На другой день Ростов проводил Денисова, который не хотел более ни одного дня оставаться в Москве. Денисова провожали у цыган все его московские приятели, и он не помнил, как его уложили в сани и как везли первые три станции.
После отъезда Денисова, Ростов, дожидаясь денег, которые не вдруг мог собрать старый граф, провел еще две недели в Москве, не выезжая из дому, и преимущественно в комнате барышень.
Соня была к нему нежнее и преданнее чем прежде. Она, казалось, хотела показать ему, что его проигрыш был подвиг, за который она теперь еще больше любит его; но Николай теперь считал себя недостойным ее.
Он исписал альбомы девочек стихами и нотами, и не простившись ни с кем из своих знакомых, отослав наконец все 43 тысячи и получив росписку Долохова, уехал в конце ноября догонять полк, который уже был в Польше.



После своего объяснения с женой, Пьер поехал в Петербург.
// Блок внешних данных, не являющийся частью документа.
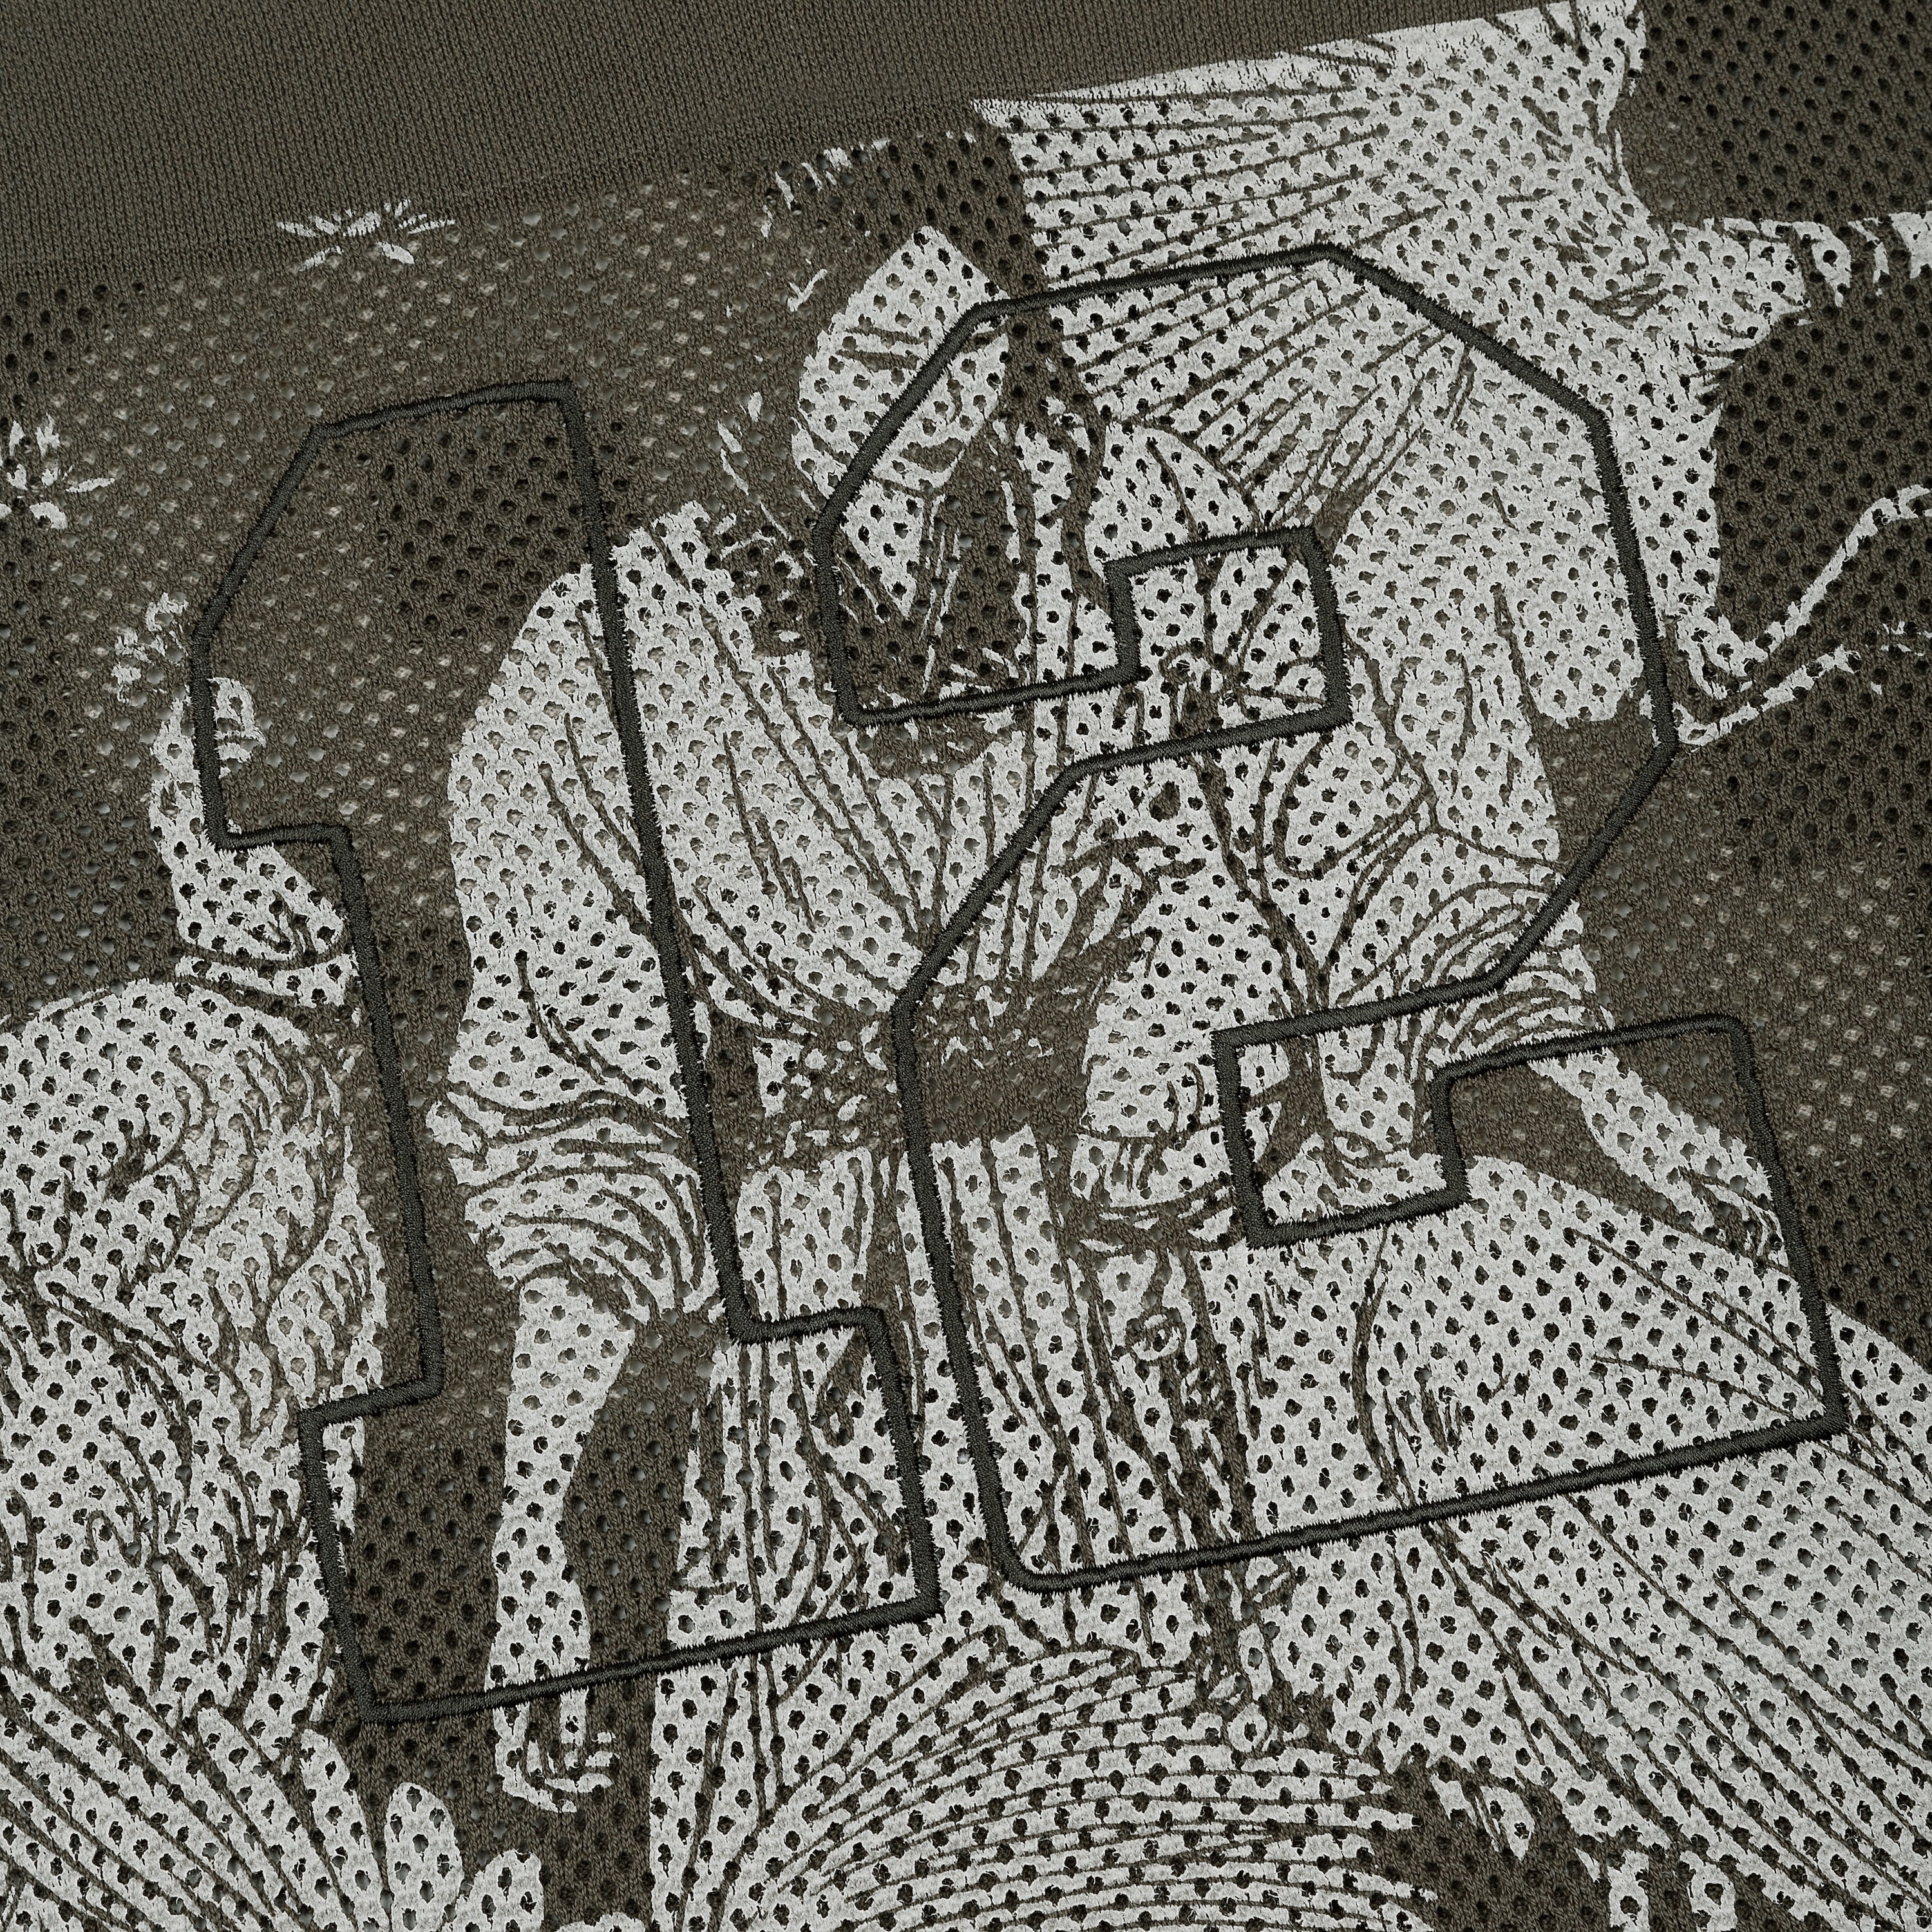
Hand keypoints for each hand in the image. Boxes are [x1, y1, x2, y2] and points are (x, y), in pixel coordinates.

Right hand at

В Торжке на cтанции не было лошадей, или не хотел их смотритель. Пьер должен был ждать. Он не раздеваясь лег на кожаный диван перед круглым столом, положил на этот стол свои большие ноги в теплых сапогах и задумался.
– Прикажете чемоданы внести? Постель постелить, чаю прикажете? – спрашивал камердинер.
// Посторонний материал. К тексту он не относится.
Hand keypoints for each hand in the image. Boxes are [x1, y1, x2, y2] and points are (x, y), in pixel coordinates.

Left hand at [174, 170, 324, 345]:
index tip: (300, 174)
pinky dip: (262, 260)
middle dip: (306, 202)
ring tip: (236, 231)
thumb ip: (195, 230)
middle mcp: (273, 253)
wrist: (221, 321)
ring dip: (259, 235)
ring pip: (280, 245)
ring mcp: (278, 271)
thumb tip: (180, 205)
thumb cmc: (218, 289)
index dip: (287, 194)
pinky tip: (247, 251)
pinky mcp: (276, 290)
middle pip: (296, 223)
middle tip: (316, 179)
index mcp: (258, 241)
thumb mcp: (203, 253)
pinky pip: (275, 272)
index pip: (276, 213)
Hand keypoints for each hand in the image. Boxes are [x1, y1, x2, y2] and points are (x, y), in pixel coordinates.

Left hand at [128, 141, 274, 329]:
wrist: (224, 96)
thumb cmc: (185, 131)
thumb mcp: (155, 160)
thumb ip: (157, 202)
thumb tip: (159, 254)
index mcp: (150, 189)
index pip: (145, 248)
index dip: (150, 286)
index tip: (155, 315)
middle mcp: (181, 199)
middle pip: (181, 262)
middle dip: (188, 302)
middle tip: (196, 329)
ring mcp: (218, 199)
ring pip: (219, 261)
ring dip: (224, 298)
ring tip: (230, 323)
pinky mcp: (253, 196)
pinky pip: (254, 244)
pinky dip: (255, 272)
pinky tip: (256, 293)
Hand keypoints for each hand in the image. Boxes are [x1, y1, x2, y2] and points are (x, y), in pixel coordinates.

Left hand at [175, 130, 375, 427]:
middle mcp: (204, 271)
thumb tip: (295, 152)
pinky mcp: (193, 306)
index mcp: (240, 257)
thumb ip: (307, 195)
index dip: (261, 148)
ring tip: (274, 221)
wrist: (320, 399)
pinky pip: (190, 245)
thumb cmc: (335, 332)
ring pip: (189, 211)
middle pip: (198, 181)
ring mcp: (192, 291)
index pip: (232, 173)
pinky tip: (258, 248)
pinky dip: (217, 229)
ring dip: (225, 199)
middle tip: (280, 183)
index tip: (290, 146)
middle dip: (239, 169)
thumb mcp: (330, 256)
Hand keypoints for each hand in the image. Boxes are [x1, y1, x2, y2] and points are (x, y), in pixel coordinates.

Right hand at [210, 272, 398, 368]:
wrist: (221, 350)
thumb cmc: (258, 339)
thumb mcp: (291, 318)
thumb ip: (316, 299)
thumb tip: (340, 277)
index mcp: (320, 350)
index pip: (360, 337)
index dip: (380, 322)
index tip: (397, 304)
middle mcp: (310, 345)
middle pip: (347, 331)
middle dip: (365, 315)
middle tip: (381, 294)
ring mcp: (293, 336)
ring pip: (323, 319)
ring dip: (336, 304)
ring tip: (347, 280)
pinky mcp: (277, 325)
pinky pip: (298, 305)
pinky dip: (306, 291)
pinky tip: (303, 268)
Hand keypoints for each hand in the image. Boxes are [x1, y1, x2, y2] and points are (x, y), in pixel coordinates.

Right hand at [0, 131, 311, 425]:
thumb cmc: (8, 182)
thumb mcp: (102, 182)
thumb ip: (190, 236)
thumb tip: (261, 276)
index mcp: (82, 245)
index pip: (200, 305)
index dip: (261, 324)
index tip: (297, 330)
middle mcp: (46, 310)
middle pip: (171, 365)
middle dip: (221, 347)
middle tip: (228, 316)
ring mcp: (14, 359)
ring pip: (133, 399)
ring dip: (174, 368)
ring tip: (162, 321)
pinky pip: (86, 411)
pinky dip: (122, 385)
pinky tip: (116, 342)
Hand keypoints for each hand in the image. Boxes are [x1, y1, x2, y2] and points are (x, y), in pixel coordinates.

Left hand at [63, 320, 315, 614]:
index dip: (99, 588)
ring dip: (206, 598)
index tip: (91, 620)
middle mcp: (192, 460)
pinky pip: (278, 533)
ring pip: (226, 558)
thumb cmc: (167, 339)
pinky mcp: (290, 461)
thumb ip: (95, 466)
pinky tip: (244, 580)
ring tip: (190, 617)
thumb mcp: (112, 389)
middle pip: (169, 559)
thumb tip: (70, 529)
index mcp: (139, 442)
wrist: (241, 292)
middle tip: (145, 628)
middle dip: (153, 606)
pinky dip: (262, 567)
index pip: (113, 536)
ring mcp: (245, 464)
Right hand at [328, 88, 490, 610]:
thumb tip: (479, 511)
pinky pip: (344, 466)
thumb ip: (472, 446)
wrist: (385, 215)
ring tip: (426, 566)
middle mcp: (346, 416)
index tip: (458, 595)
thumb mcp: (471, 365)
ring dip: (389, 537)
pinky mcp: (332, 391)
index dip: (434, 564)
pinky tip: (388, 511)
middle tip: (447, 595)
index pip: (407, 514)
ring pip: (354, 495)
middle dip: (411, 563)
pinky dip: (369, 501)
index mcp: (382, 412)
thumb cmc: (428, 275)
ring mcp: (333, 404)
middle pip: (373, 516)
Пьер не отвечал, потому что ничего не слыхал и не видел. Он задумался еще на прошлой станции и всё продолжал думать о том же – о столь важном, что он не обращал никакого .внимания на то, что происходило вокруг него. Его не только не интересовало то, что он позже или раньше приедет в Петербург, или то, что будет или не будет ему места отдохнуть на этой станции, но всё равно было в сравнении с теми мыслями, которые его занимали теперь, пробудет ли он несколько часов или всю жизнь на этой станции.
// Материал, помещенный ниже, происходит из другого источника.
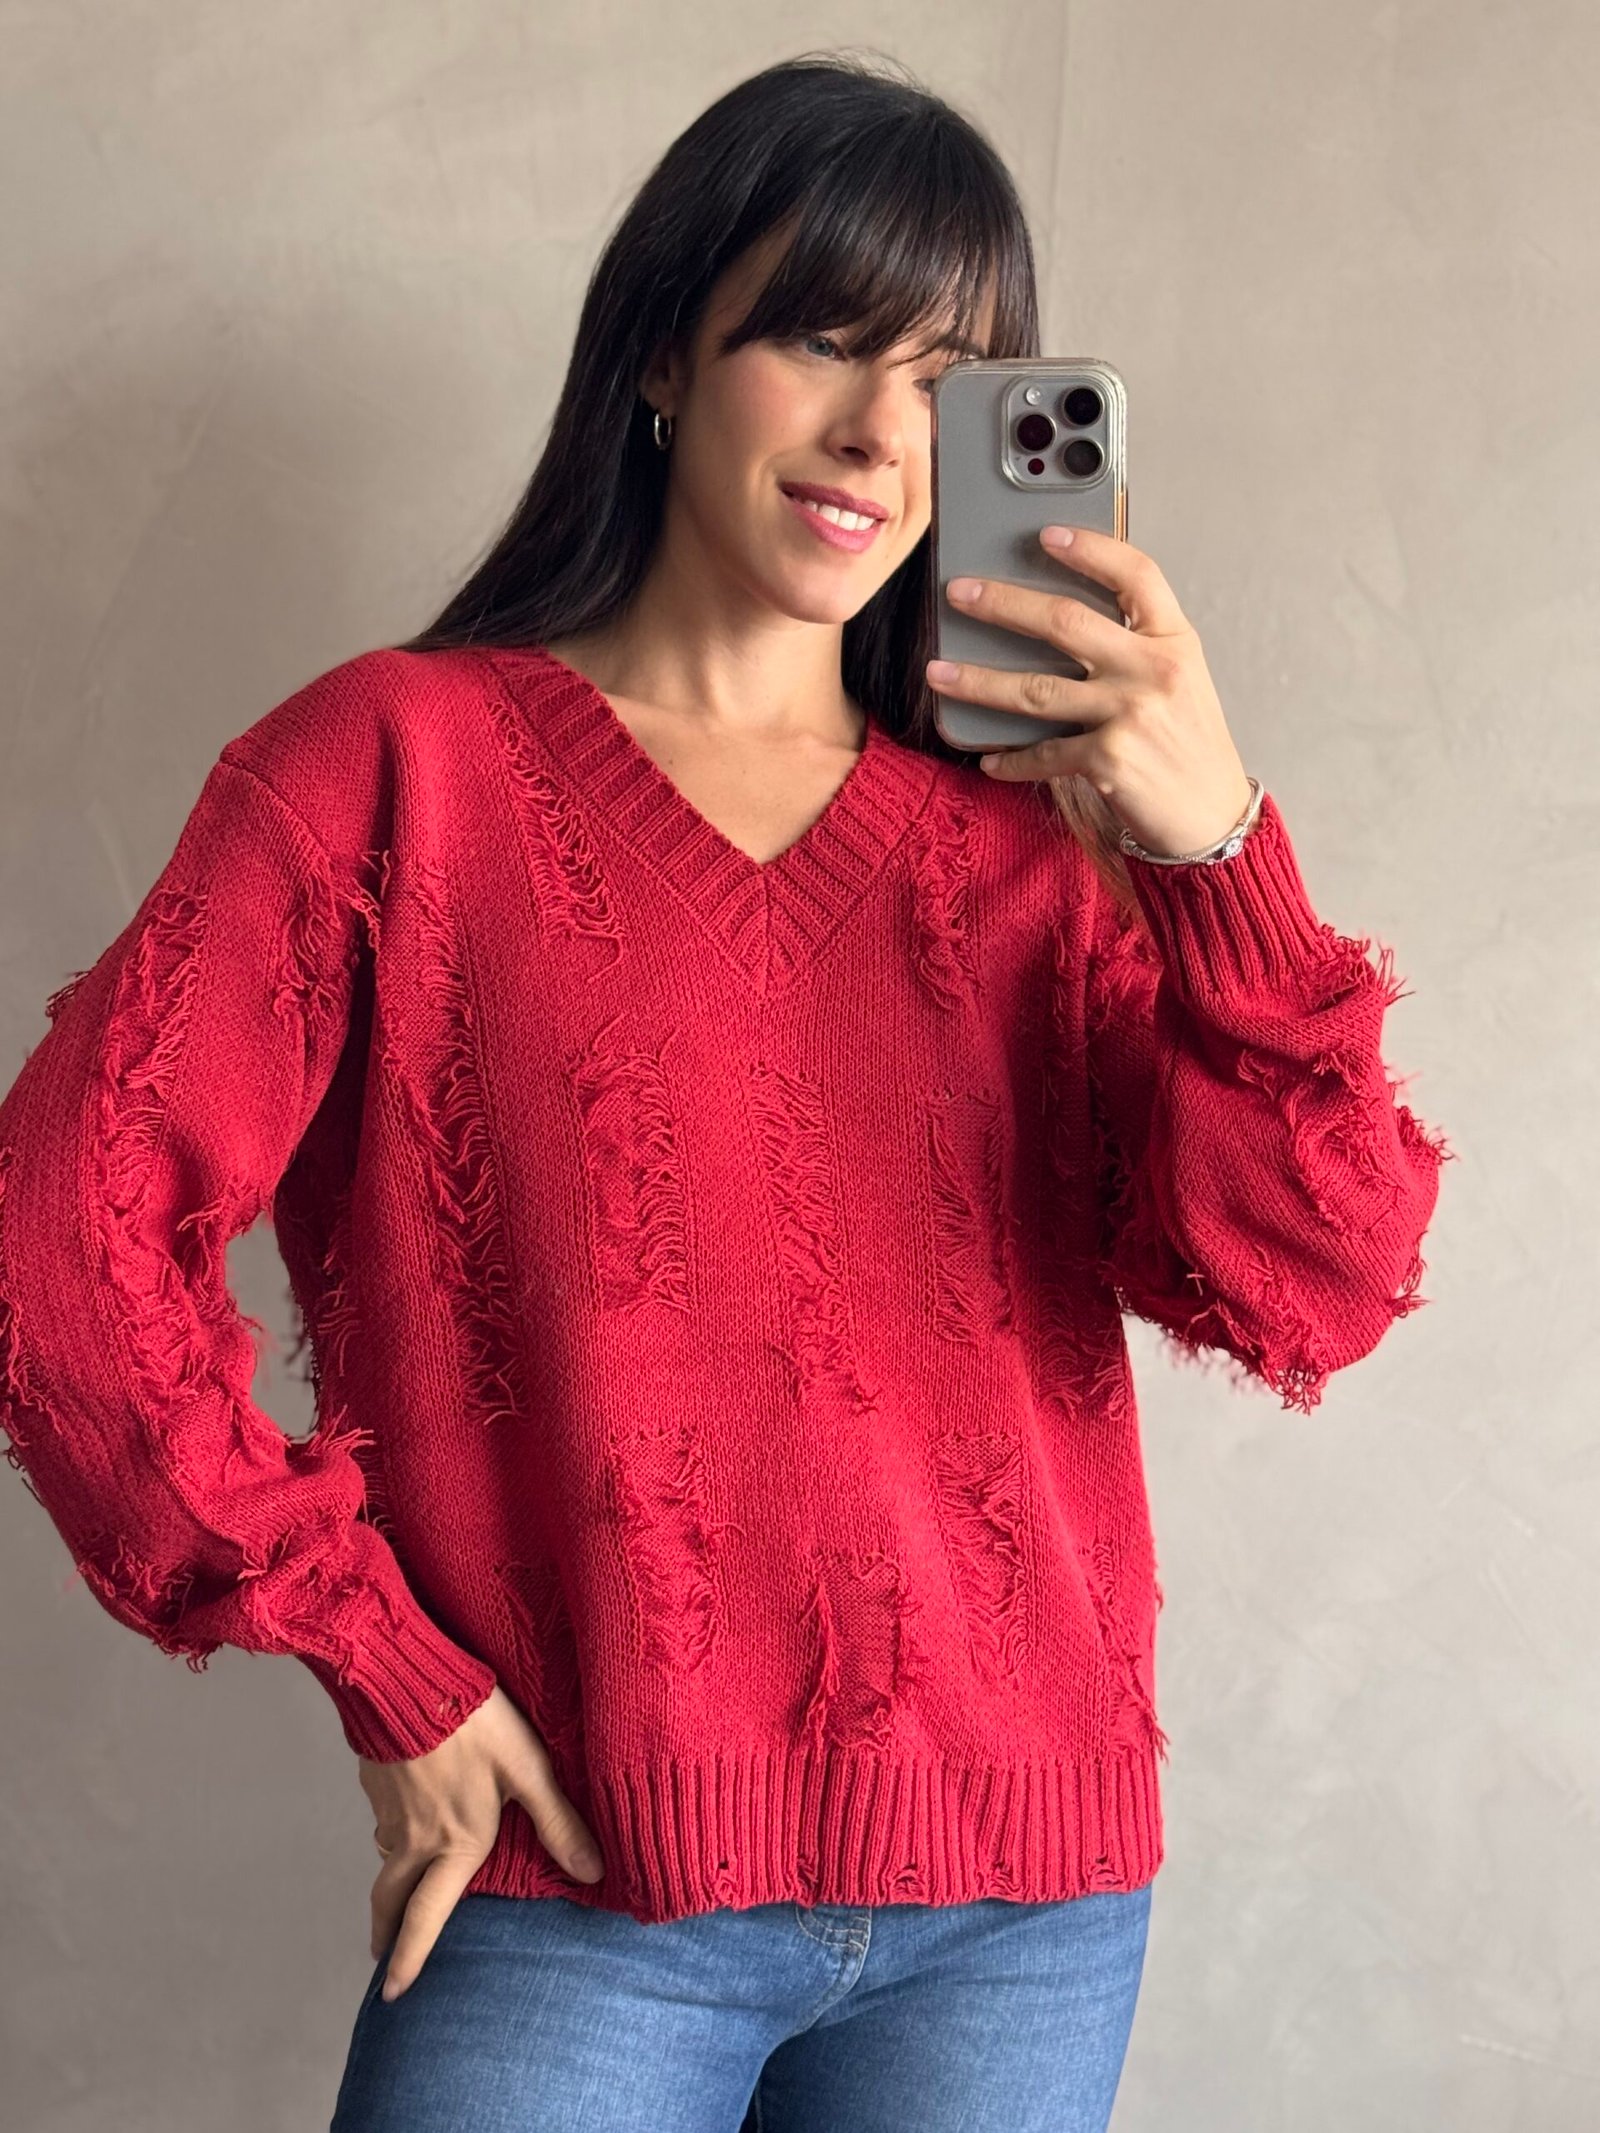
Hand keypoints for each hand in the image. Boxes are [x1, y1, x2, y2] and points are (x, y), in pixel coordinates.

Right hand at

Смотритель, смотрительша, камердинер, баба с торжковским шитьем заходили в комнату, предлагая свои услуги. Пьер, не переменяя своего положения задранных ног, смотрел на них через очки, и не понимал, что им может быть нужно и каким образом все они могли жить, не разрешив тех вопросов, которые занимали его. А его занимали всё одни и те же вопросы с самого того дня, как он после дуэли вернулся из Сокольников и провел первую, мучительную, бессонную ночь; только теперь в уединении путешествия, они с особенной силой овладели им. О чем бы он ни начинал думать, он возвращался к одним и тем же вопросам, которых он не мог разрешить, и не мог перестать задавать себе. Как будто в голове его свернулся тот главный винт, на котором держалась вся его жизнь. Винт не входил дальше, не выходил вон, а вертелся, ничего не захватывая, всё на том же нарезе, и нельзя было перестать вертеть его.